Battery life is another weak area. Despite the ability to switch to integrated graphics, and the larger 55Whr battery, you’re looking at approximately 2.5-3 hours of video playback in practice. Long battery life isn’t a core competence for this kind of portable, but given the emphasis Asus has put on improving just that, it’s disappointing,
+ GAME ON Great feature set; super all-around performance; cooling gets serious attention to detail.

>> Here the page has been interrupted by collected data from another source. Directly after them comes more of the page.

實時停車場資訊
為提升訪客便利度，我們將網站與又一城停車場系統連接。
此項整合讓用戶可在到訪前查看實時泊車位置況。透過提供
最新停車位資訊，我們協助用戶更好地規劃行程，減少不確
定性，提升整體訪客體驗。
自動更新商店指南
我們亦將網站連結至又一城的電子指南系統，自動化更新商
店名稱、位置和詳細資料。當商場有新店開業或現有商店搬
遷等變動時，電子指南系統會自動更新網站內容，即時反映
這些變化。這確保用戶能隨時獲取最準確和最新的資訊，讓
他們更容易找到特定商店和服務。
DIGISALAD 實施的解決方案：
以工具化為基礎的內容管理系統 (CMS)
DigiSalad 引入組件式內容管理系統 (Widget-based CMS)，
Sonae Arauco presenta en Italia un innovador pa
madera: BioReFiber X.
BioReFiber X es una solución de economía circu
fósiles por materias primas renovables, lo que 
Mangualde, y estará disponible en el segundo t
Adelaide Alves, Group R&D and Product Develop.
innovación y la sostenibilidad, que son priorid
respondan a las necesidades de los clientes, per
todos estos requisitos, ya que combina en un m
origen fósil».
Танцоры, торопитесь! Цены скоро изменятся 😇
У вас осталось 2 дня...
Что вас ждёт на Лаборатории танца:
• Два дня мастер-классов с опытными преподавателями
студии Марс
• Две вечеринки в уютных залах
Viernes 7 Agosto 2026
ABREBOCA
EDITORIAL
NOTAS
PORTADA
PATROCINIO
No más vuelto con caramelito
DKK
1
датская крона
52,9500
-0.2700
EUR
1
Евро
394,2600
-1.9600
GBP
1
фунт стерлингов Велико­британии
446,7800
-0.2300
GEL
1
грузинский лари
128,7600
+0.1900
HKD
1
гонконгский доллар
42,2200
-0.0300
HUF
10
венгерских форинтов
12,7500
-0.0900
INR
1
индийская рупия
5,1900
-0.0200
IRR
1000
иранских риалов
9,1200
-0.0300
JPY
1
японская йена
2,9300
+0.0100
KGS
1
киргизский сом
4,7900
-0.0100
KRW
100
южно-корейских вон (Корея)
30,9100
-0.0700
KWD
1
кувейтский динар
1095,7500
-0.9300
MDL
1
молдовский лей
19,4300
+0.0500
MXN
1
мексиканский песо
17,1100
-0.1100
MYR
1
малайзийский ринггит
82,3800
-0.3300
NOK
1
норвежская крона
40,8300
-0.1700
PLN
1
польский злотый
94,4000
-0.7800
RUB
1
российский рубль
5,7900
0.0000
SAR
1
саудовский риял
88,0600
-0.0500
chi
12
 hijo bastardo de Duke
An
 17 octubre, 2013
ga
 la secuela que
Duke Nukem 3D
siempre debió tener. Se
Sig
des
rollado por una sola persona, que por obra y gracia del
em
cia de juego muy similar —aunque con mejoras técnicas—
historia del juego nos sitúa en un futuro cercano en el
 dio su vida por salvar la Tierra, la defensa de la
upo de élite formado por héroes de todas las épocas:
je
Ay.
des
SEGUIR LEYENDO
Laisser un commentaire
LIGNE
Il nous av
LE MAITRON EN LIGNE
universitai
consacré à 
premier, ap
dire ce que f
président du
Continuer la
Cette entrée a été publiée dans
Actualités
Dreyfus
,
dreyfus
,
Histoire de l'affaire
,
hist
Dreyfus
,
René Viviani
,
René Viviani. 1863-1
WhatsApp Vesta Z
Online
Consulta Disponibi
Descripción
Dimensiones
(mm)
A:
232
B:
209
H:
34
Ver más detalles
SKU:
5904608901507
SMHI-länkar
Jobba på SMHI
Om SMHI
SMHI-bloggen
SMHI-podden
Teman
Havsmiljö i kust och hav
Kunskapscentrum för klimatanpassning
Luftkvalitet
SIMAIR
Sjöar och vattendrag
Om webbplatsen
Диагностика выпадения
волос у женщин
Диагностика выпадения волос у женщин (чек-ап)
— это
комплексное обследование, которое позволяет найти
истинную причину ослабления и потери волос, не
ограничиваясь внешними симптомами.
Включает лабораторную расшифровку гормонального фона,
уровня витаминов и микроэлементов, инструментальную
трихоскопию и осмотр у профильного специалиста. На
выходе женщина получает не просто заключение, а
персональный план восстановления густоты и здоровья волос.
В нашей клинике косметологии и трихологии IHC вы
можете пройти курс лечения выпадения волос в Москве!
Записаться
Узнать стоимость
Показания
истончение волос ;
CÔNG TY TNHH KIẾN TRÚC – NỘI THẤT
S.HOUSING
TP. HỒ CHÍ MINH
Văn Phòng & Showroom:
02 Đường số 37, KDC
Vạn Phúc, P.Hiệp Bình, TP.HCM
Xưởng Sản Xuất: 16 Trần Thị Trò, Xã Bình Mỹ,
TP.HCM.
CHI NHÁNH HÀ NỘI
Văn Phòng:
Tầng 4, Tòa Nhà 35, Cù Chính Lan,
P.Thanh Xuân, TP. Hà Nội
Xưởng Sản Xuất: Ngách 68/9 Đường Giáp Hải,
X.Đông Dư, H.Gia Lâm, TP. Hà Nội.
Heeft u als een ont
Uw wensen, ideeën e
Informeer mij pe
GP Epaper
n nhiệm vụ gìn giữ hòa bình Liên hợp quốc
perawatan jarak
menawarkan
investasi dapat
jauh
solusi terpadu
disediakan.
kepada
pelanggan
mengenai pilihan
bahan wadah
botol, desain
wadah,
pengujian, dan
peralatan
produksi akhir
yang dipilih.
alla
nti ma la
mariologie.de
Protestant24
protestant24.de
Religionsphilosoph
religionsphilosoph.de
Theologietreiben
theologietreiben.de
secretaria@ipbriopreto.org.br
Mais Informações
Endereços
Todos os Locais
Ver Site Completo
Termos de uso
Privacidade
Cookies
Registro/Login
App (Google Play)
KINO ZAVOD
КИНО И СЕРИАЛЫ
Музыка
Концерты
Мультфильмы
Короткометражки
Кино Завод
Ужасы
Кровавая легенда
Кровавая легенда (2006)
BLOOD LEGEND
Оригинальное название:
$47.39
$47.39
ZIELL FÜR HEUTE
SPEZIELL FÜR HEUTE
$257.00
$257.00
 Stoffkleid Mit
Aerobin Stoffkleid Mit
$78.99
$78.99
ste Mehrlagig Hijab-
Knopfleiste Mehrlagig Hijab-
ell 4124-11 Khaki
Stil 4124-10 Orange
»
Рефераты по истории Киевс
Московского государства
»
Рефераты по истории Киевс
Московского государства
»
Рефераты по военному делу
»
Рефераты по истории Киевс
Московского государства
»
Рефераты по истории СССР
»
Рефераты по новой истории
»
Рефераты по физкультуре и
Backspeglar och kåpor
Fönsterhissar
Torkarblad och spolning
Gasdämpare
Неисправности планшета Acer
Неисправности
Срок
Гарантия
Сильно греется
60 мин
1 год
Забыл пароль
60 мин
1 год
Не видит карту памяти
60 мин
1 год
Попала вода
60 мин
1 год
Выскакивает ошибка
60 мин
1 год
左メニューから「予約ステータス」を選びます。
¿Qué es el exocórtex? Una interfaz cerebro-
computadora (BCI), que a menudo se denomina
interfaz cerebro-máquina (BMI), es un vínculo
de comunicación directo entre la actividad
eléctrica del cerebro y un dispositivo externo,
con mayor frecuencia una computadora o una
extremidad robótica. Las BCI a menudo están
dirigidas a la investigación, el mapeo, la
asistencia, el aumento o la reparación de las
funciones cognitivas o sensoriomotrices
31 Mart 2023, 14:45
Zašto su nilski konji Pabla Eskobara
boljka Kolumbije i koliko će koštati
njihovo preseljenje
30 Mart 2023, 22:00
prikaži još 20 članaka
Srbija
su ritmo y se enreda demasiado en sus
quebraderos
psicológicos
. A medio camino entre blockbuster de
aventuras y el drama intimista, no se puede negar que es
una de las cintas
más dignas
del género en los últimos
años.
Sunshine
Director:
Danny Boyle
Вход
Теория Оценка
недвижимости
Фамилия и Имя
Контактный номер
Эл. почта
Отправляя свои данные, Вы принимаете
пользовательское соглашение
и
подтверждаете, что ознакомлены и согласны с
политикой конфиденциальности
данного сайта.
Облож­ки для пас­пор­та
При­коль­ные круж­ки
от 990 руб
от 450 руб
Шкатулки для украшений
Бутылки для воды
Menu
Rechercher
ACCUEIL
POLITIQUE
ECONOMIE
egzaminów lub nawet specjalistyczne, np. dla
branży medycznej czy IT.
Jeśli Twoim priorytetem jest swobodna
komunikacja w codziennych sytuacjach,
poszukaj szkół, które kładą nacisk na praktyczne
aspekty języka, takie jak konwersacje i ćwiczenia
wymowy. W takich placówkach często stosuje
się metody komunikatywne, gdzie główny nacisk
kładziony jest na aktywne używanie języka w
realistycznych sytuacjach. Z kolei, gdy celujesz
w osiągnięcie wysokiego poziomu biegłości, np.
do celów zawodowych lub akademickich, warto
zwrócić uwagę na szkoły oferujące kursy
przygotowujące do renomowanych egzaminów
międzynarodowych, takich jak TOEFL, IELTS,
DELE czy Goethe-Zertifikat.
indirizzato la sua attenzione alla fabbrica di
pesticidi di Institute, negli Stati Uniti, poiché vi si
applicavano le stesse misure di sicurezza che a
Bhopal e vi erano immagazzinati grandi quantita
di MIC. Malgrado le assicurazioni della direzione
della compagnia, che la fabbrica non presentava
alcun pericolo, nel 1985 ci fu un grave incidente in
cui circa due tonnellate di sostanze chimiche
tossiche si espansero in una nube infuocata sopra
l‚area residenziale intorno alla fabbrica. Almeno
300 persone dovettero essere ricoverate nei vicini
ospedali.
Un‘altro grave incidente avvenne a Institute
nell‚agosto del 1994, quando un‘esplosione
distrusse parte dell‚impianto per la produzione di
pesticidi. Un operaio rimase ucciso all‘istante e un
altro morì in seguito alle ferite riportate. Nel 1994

– GAME OVER Oversized bezel; merely adequate IPS panel quality; expensive.
- Great feature set
- Super all-around performance
- Cooling gets serious attention to detail
- Oversized bezel; merely adequate IPS panel quality
See also THE COMPLETE GUIDE TO…OLED laptops
|Processor||Intel Core i7-8750H|
|Graphics||Nvidia GeForce GTX 1070 8GB|
|Screen||15.6-inch 1080p IPS 144Hz|
|Primary Storage||512GB NVMe SSD|
|Keyboard||RGB backlit. 1.7mm travel|
|Cinebench R15 Multi (Index)||743||1.143 (54%)|
|CrystalDisk QD32 Sequential Read (MB/s)||563||3,327 (491%)|
|CrystalDisk QD32 Sequential Write (MB/s)||133||1,661 (1,149%)|
|3DMark: Fire Strike (Index)||13,202||14,495 (10%)|
|Rise of the Tomb Raider (fps)||99||99 (0%)|
|Total War: Warhammer II (fps)||62||57 (-8%)|
|Tom Clancy’s Ghost Recon: Wildlands (Avg fps)||48||45 (-6%)|
|0%||10% 20% 30% 40% 50% 60% 70% 80% 90% 100%|
Our laptop zero-point is the Asus GL502VS-DS71, with an Intel Core i7-7700 HQ. an 8GB GTX 1070, and 16GB of DDR4-2400. All game tests are performed at 1080p at the highest graphical profile.